Jaksa Agung kembali melakukan penghentian penuntutan berdasarkan keadilan restoratif (restorative justice) melalui Jaksa Agung Muda Tindak Pidana Umum (JAM-Pidum) Dr. Fadil Zumhana. Dimana penghentian penuntutan berdasarkan keadilan restoratif (restorative justice) yang dilakukan merupakan perkara tindak pidana Narkotika sebanyak 1 permohonan penyelesaian perkara tindak pidana penyalahgunaan narkotika melalui rehabilitasi dengan pendekatan keadilan restoratif pada hari Kamis(13/04/2023)

JAM Pidum menjelaskan bahwasannya 1 permohonan penyelesaian perkara tindak pidana penyalahgunaan narkotika melalui rehabilitasi dengan pendekatan keadilan restoratif dengan Tersangka yang terlibat didalamnya yaitu tersangka atas nama FATKURROHMAN HAKIM bin PONIRAN dari Kejaksaan Negeri Surabaya yang disangka melanggar Pasal 112 ayat (1) atau Pasal 127 huruf a Undang-Undang RI Nomor 35 Tahun 2009 tentang Narkotika.

“Selanjutnya, saya memerintahkan kepada Kepala Kejaksaan Negeri Surabaya untuk menerbitkan Surat Ketetapan Penghentian Penuntutan (SKP2) Berdasarkan Keadilan Restoratif berdasarkan Pedoman Jaksa Agung Nomor 18 Tahun 2021 tentang Penyelesaian Penanganan Perkara Tindak Pidana Penyalahgunaan Narkotika Melalui Rehabilitasi dengan Pendekatan Keadilan Restoratif Sebagai Pelaksanaan Asas Dominus Litis Jaksa.”, ujar JAM-Pidum. Kamis(13/04)

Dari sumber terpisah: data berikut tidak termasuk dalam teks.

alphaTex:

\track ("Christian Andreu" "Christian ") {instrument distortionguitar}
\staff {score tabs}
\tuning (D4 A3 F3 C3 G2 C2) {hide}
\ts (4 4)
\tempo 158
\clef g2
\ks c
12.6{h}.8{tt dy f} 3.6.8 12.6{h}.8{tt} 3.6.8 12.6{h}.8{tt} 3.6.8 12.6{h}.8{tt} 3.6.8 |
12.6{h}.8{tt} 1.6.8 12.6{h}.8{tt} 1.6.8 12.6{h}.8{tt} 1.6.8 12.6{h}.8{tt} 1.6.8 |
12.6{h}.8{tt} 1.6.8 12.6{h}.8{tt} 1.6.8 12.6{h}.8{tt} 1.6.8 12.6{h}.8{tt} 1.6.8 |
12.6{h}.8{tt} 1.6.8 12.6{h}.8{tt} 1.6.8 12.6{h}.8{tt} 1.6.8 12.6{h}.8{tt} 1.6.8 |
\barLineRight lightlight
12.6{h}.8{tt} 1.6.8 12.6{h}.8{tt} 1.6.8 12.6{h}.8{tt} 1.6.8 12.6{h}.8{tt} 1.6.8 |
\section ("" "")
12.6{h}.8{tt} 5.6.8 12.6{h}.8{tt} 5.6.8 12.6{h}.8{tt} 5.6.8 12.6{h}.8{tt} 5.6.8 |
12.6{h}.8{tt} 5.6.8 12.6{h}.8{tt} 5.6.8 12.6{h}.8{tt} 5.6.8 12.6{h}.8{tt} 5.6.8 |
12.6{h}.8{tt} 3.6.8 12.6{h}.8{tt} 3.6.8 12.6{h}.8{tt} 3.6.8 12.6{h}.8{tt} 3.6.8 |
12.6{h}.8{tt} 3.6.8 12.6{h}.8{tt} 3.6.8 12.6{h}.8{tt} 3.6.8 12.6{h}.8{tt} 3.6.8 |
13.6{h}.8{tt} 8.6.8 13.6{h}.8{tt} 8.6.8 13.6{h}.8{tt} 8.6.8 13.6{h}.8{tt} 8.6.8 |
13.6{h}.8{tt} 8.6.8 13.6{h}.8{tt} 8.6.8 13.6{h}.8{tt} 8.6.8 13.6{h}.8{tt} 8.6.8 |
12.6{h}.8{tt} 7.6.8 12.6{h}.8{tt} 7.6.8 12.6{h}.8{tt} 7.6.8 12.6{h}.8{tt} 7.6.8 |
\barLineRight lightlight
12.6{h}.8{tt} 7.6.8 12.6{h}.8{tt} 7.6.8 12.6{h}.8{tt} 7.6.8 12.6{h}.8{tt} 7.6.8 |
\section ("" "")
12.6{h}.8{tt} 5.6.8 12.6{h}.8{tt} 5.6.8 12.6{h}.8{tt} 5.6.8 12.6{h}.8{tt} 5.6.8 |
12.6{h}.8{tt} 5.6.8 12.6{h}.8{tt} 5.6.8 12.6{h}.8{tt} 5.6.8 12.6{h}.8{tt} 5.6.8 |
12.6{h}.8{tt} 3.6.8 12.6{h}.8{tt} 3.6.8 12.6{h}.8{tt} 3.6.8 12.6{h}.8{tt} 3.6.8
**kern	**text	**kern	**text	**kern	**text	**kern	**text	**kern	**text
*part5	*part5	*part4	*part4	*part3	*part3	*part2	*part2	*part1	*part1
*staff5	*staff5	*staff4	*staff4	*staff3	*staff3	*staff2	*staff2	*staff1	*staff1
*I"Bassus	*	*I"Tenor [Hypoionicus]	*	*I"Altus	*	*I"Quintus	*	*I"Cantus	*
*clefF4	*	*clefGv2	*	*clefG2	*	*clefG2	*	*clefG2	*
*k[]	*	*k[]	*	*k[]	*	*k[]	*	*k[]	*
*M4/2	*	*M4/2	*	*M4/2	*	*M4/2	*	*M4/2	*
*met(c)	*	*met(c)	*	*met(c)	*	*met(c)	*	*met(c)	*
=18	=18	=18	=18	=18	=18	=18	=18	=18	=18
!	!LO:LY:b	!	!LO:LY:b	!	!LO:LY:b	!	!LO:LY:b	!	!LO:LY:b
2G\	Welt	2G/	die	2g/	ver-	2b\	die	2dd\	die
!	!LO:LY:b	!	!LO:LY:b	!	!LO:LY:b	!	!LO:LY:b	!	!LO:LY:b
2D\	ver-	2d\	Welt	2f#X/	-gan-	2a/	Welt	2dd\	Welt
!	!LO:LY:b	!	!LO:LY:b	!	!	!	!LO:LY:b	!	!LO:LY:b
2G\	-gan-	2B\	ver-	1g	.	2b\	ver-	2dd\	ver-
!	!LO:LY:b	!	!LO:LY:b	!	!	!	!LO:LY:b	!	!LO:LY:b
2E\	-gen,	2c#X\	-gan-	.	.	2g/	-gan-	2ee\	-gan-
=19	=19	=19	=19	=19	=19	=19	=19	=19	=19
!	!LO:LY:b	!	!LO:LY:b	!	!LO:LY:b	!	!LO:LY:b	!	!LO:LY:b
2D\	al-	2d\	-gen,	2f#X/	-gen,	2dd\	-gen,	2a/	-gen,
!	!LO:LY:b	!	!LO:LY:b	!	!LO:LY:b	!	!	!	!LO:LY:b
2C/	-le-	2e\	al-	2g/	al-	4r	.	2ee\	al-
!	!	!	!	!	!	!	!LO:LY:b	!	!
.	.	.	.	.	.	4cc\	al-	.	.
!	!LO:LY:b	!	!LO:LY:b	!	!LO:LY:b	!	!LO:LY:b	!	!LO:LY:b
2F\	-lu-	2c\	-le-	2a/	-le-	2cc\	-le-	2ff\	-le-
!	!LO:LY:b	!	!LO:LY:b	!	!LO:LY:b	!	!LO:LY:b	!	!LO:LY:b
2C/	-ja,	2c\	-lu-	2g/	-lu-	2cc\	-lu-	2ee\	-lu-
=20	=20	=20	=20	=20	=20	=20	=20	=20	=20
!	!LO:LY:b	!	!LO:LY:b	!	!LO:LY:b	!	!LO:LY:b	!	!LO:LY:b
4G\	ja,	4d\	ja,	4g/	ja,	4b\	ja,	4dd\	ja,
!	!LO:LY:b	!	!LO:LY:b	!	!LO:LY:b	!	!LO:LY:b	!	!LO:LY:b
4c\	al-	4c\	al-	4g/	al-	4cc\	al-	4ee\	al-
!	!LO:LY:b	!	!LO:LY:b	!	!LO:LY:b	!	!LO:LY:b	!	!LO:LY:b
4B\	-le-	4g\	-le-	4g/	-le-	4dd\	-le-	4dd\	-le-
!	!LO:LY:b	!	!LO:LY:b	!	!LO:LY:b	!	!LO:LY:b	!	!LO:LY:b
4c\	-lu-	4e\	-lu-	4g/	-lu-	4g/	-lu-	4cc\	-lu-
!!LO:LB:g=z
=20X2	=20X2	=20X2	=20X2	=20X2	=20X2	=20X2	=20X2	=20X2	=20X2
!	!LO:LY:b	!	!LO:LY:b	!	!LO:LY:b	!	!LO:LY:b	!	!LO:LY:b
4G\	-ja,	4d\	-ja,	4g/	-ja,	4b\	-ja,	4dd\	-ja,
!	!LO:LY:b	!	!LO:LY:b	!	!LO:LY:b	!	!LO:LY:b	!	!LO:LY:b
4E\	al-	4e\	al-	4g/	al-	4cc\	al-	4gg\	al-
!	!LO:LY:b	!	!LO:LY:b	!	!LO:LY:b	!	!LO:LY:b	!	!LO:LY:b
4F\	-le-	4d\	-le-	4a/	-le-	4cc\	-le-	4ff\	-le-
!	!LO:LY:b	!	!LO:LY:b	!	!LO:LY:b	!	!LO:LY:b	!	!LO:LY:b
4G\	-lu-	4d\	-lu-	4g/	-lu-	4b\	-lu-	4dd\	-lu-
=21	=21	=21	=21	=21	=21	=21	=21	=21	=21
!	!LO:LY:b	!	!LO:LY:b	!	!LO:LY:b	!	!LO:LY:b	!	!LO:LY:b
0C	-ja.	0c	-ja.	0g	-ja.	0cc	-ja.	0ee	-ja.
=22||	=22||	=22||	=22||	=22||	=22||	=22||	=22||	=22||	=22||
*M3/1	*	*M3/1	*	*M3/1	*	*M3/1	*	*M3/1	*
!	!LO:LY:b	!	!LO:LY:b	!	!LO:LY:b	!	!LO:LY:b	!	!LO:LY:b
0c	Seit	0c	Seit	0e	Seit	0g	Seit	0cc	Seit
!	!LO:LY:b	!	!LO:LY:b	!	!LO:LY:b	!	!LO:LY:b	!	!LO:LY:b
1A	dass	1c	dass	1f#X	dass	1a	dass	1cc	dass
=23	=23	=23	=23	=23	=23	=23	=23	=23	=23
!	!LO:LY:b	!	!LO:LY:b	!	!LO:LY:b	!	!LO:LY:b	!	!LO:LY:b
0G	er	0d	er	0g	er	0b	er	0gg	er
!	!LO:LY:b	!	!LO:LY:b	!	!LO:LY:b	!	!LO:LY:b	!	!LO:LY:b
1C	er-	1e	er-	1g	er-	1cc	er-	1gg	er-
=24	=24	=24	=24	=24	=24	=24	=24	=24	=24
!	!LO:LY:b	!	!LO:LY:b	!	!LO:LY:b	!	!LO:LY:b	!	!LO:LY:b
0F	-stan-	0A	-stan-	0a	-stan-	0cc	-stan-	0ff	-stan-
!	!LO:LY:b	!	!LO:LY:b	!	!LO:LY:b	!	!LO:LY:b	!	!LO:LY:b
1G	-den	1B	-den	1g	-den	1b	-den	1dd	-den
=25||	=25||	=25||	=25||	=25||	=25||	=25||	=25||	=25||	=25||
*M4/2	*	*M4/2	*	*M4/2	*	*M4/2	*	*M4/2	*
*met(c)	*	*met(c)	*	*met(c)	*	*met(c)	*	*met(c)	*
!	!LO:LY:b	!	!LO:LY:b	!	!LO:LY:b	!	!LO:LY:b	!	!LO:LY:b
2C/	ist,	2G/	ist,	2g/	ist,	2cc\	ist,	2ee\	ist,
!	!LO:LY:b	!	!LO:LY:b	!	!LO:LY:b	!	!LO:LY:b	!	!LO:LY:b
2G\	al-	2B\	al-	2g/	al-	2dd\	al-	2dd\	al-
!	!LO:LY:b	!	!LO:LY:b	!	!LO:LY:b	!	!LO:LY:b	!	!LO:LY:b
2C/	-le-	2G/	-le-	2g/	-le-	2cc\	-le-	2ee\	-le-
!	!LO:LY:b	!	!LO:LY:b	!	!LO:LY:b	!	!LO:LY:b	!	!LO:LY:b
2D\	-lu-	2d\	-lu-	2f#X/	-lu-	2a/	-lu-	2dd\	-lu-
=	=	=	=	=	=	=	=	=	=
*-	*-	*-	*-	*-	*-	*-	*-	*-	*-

JAM Pidum juga menjelaskan terkait dengan alasan dikabulkannya permohonan penghentian penuntutan berdasarkan keadilan restoratif yaitu:

  • Tersangka hanya sebagai penyalahguna narkotika untuk diri sendiri;
  • Tersangka tidak berperan sebagai produsen, bandar, pengedar, dan kurir terkait jaringan gelap narkotika;
  • Tersangka bukan merupakan residivis kasus narkotika;
  • Tersangka tidak pernah dimasukkan dalam Daftar Pencarian Orang (DPO);
  • Urin Tersangka dinyatakan positif berdasarkan hasil pemeriksaan laboratorium medis Poliklinik Polrestabes Surabaya;
  • Sudah ada surat rekomendasi Tim Asesmen Terpadu Badan Narkotika Nasional Provinsi Jawa Timur dan dokter yang menyatakan berkesimpulan terhadap tersangka layak untuk direhabilitasi.